*** Begin section ***

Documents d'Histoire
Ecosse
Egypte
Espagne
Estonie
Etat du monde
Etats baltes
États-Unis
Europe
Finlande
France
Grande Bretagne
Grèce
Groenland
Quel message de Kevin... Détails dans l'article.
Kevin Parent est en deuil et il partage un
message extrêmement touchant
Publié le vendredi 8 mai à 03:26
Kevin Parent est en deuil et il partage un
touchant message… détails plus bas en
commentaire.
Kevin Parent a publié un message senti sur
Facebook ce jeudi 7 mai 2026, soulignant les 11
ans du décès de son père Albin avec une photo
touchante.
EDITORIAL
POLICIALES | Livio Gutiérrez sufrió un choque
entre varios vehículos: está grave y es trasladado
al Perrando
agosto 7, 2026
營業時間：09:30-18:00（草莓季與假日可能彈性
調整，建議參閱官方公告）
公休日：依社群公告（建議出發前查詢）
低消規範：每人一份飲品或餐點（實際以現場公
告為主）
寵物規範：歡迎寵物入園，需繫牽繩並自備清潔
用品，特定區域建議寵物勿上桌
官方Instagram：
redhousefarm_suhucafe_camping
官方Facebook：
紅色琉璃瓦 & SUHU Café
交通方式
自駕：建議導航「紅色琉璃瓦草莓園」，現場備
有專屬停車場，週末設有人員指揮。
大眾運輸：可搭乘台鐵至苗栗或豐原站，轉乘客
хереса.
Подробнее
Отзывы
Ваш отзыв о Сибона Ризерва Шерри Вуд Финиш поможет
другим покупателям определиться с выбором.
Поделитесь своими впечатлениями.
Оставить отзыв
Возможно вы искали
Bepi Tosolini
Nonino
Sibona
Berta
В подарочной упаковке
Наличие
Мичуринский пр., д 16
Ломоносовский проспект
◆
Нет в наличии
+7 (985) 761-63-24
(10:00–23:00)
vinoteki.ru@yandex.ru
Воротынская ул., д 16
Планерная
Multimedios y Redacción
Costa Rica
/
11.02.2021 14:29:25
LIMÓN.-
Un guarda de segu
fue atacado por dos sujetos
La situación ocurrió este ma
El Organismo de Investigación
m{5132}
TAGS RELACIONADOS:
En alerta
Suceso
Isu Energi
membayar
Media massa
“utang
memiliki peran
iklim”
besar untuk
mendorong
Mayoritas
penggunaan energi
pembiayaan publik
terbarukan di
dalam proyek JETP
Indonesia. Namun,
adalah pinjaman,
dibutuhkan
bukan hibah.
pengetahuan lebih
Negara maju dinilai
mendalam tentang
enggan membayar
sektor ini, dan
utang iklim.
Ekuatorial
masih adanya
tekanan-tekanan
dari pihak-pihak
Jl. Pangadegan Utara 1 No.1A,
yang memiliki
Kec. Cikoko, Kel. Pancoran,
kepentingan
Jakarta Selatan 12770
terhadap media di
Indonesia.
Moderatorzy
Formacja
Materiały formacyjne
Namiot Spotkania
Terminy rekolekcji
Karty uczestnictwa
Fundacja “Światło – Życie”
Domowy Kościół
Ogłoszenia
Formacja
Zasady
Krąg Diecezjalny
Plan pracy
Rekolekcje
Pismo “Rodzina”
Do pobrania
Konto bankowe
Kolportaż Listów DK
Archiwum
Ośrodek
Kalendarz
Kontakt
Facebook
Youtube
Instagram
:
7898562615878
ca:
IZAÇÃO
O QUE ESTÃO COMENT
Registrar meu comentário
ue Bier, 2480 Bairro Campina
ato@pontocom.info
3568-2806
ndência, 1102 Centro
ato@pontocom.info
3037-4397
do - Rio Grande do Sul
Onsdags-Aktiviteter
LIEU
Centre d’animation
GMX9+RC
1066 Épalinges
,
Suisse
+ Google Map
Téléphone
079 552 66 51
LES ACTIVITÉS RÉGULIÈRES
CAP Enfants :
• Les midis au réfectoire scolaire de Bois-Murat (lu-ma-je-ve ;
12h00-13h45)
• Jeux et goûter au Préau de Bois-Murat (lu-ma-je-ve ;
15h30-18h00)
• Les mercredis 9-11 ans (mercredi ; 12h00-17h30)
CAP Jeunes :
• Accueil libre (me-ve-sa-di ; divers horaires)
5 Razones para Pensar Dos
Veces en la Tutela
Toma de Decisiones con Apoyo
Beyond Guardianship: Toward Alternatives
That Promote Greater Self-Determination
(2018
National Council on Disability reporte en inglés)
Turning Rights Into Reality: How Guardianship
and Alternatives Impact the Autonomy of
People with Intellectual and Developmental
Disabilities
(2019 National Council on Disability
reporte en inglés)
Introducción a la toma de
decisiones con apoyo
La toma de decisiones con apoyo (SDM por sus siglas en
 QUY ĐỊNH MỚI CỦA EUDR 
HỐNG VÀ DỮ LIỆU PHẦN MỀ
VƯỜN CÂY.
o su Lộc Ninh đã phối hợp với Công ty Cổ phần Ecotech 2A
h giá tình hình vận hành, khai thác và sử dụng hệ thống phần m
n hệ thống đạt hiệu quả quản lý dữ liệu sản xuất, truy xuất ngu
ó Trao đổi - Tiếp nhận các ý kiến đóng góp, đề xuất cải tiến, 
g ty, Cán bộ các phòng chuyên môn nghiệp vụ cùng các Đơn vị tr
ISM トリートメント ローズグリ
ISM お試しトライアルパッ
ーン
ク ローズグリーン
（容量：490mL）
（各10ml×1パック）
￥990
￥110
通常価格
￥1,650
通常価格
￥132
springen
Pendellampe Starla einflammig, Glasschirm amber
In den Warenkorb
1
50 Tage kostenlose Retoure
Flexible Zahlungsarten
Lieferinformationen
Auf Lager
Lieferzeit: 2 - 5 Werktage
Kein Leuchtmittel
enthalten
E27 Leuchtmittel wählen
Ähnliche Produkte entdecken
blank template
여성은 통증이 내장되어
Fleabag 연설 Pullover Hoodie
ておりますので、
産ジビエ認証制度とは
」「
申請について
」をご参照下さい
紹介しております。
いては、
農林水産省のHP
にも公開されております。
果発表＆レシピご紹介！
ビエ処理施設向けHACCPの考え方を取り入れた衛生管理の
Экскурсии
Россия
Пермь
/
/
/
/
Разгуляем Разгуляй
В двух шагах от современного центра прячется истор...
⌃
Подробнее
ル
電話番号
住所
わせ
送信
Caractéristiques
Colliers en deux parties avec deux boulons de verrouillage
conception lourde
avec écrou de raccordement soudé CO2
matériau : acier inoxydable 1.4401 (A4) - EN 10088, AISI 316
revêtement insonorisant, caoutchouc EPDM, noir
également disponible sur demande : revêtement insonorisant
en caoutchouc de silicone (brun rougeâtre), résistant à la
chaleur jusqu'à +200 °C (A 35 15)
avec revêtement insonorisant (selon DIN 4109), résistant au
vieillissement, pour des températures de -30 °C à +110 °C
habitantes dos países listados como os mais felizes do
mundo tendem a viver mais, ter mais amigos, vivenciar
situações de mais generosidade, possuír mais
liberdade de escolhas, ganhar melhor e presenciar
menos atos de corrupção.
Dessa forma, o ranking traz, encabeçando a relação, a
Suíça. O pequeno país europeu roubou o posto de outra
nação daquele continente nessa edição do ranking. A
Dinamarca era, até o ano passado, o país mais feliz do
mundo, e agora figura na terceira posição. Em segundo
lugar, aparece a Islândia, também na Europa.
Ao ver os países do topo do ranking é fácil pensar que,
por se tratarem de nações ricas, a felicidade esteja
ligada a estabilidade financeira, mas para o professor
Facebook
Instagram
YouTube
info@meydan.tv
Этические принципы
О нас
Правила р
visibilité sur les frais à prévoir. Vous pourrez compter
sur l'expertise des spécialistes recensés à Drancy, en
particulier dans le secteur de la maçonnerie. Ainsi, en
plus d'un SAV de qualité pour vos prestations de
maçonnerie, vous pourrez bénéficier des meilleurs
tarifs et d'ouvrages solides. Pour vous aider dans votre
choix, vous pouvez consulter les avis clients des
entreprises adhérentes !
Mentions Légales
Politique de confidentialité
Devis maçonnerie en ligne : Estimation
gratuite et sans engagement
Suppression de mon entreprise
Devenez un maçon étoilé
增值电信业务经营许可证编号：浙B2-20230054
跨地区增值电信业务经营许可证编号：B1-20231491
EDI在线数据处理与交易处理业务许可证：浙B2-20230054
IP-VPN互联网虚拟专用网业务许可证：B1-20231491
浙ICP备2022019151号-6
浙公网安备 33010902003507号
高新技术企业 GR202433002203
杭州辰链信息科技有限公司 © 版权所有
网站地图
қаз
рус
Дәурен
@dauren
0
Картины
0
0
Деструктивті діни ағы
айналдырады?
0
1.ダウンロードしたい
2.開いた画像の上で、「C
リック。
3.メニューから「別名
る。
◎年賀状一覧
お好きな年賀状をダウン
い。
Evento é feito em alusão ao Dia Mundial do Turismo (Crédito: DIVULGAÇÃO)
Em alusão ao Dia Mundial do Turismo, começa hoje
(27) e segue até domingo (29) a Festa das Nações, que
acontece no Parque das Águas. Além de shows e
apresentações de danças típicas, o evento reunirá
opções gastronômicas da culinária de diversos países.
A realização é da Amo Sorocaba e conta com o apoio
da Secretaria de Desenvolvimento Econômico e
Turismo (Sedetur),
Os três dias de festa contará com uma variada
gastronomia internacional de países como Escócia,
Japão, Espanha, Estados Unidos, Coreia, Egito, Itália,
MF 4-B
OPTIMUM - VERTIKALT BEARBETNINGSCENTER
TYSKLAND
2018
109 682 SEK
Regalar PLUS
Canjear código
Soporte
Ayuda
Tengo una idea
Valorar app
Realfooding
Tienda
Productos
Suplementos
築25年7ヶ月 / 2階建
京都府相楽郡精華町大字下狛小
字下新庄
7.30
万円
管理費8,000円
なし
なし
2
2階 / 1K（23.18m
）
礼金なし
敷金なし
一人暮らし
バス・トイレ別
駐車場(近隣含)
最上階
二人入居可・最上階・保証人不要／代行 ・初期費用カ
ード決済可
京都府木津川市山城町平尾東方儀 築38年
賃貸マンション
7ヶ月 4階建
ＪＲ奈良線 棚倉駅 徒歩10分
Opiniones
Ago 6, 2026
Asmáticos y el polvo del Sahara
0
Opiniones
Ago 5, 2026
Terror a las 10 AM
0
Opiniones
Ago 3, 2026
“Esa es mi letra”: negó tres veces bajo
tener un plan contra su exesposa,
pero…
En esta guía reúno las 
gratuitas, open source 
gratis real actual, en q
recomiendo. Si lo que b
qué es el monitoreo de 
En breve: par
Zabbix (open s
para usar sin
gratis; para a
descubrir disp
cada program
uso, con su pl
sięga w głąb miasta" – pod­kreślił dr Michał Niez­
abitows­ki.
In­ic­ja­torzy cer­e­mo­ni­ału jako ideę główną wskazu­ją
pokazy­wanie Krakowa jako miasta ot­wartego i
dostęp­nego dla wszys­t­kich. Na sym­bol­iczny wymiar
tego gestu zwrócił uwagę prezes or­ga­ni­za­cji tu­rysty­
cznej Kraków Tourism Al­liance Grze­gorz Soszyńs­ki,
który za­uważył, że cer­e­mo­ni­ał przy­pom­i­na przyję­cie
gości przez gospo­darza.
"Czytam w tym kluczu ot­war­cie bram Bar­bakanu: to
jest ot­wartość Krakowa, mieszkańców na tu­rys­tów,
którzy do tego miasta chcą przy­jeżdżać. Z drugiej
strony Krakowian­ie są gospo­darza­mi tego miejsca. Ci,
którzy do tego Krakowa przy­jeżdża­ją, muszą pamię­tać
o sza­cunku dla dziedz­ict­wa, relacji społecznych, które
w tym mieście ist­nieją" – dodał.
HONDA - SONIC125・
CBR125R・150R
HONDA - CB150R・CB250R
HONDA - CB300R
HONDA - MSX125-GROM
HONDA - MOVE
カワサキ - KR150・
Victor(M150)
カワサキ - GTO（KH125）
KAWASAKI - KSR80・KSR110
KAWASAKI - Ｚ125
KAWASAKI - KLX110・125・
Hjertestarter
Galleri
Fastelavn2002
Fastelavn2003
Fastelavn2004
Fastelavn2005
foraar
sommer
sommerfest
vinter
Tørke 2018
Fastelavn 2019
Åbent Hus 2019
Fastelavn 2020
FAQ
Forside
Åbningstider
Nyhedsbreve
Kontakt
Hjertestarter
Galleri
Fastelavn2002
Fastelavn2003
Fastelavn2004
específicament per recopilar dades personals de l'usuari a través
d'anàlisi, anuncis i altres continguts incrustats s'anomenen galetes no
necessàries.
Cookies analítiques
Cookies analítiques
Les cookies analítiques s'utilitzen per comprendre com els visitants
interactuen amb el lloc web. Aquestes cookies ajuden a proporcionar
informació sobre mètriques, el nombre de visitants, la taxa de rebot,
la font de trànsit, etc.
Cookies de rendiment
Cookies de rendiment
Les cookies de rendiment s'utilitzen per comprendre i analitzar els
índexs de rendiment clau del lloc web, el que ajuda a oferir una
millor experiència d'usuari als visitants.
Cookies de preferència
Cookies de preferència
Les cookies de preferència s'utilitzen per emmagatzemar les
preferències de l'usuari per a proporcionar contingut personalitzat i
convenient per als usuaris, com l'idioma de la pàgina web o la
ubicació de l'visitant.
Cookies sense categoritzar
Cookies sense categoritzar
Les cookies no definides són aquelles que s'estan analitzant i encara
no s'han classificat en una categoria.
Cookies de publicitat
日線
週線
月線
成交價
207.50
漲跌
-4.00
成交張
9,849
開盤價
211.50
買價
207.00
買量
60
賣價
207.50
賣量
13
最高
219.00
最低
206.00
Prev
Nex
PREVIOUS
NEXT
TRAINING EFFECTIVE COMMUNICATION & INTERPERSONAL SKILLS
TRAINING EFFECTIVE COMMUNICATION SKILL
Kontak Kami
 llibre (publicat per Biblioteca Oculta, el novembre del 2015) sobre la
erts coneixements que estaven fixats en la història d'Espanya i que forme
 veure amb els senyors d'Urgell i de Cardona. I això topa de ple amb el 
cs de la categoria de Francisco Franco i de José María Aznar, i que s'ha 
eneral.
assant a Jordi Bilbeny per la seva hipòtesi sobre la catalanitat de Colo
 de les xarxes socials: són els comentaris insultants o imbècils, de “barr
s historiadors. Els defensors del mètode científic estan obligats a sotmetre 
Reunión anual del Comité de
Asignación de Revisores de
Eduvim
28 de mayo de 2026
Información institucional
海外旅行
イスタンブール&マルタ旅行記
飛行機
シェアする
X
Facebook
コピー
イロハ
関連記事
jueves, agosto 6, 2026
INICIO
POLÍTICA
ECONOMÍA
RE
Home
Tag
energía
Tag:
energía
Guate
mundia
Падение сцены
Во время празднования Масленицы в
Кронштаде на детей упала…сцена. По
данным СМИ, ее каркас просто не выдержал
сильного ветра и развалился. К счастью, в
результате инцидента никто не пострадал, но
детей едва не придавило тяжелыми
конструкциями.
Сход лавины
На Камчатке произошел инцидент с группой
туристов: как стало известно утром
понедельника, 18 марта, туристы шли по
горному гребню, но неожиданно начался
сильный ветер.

*** End section ***

◆ **WHAT NEEDS TO BE DONE**
Please copy, exactly and with nothing else, the lines above beginning at the line that has "紅色琉璃瓦 & SUHU Café" and ending with the line that has "dalam proyek JETP".

◆ **RESPONSE TO THE EXERCISE**
紅色琉璃瓦 & SUHU Café
交通方式
自駕：建議導航「紅色琉璃瓦草莓園」，現場備
有專屬停車場，週末設有人員指揮。
大眾運輸：可搭乘台鐵至苗栗或豐原站，轉乘客
хереса.
Подробнее
Отзывы
Ваш отзыв о Сибона Ризерва Шерри Вуд Финиш поможет
другим покупателям определиться с выбором.
Поделитесь своими впечатлениями.
Оставить отзыв
Возможно вы искали
Bepi Tosolini
Nonino
Sibona
Berta
В подарочной упаковке
Наличие
Мичуринский пр., д 16
Ломоносовский проспект
◆
Нет в наличии
+7 (985) 761-63-24
(10:00–23:00)
vinoteki.ru@yandex.ru
Воротынская ул., д 16
Планерная
Multimedios y Redacción
Costa Rica
/
11.02.2021 14:29:25
LIMÓN.-
Un guarda de segu
fue atacado por dos sujetos
La situación ocurrió este ma
El Organismo de Investigación
m{5132}
TAGS RELACIONADOS:
En alerta
Suceso
Isu Energi
membayar
Media massa
“utang
memiliki peran
iklim”
besar untuk
mendorong
Mayoritas
penggunaan energi
pembiayaan publik
terbarukan di
dalam proyek JETP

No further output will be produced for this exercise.